Mercedes trackside engineer Andrew Shovlin explained how the issue came to light and how the team tackled it:
“The issue wasn’t so much our wind tunnel. But there was a mechanism at play that we hadn’t captured in any of our modeling or any of our work and that was the porpoising mechanism,”
“So, there were two things you had to do. One is that you’ve got to engineer it out of the car, which was, at the time [during the opening races of the 2022 season], fairly painful from a point of view of the distraction, the finite resource that we’ve got in a cost cap in the aero department that had to funnel into understanding the problem.”
“[That was] some very fundamental and relatively basic work, just trying to work out work actually was going on.”
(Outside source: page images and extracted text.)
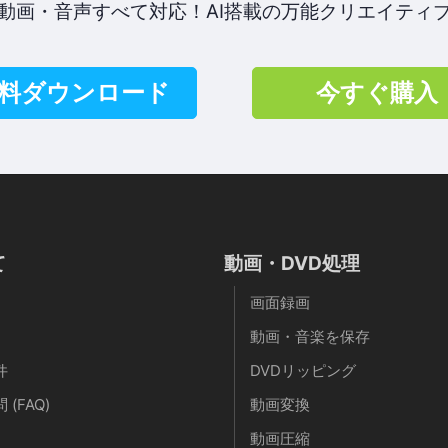
動画・音声すべて対応！AI搭載の万能クリエイティ
料ダウンロード
今すぐ購入
て
動画・DVD処理
画面録画
動画・音楽を保存
件
DVDリッピング
(FAQ)
動画変換
動画圧縮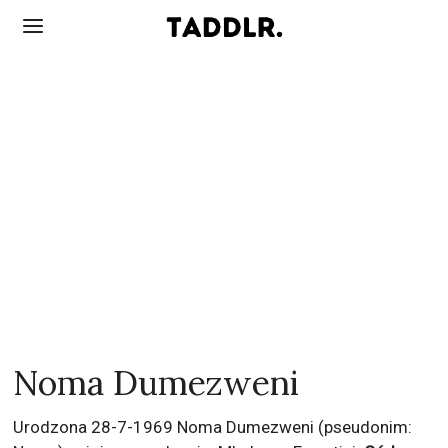
Noma Dumezweni
Urodzona 28-7-1969 Noma Dumezweni (pseudonim: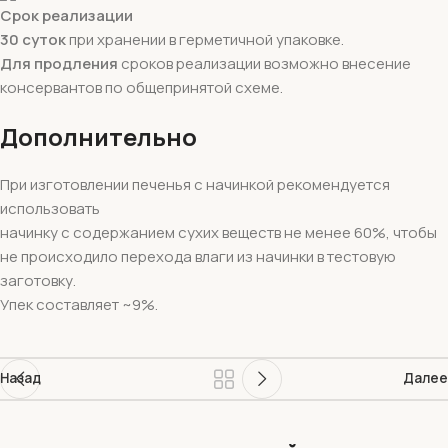
Срок реализации
30 суток
при хранении в герметичной упаковке.
Для продления
сроков реализации возможно внесение
консервантов по общепринятой схеме.
Дополнительно
При изготовлении печенья с начинкой рекомендуется
использовать
начинку с содержанием сухих веществ не менее 60%, чтобы
не происходило перехода влаги из начинки в тестовую
заготовку.
Упек составляет ~9%.
Назад
Далее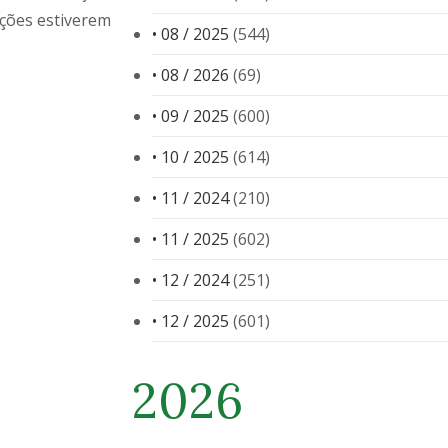
ações estiverem
• 08 / 2025
(544)
• 08 / 2026
(69)
• 09 / 2025
(600)
• 10 / 2025
(614)
• 11 / 2024
(210)
• 11 / 2025
(602)
• 12 / 2024
(251)
• 12 / 2025
(601)
2026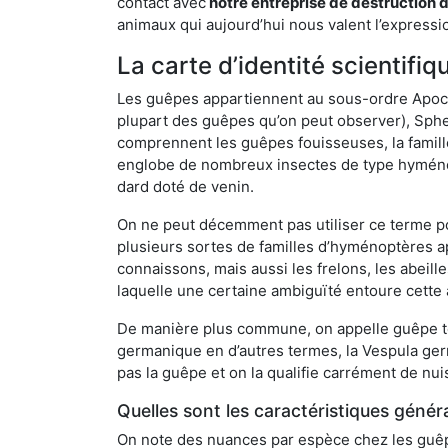
contact avec
notre entreprise de destruction 
animaux qui aujourd’hui nous valent l’expressio
La carte d’identité scientifi
Les guêpes appartiennent au sous-ordre Apocrit
plupart des guêpes qu’on peut observer), Sphec
comprennent les guêpes fouisseuses, la famill
englobe de nombreux insectes de type hyménop
dard doté de venin.
On ne peut décemment pas utiliser ce terme pou
plusieurs sortes de familles d’hyménoptères ap
connaissons, mais aussi les frelons, les abeil
laquelle une certaine ambiguïté entoure cette 
De manière plus commune, on appelle guêpe t
germanique en d’autres termes, la Vespula ge
pas la guêpe et on la qualifie carrément de nui
Quelles sont les caractéristiques génér
On note des nuances par espèce chez les guêpe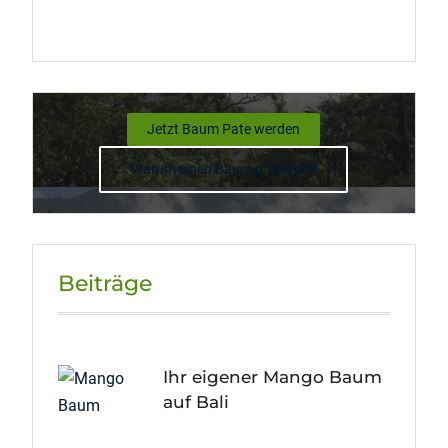
Jetzt Baum Pate werden
Warum einen Baum pflanzen?
Beiträge
Ihr eigener Mango Baum
auf Bali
“And then, subsequently [work out]: how do you develop the tools that you need to be able to get back to where we were?”
“Where we could just commit to making a set of parts, bring them to the car and have confidence that they work.”
Mercedes did eventually manage to get on top of the issue. By the end of the season, the W13 was a much faster and more competitive car even winning the Brazilian GP.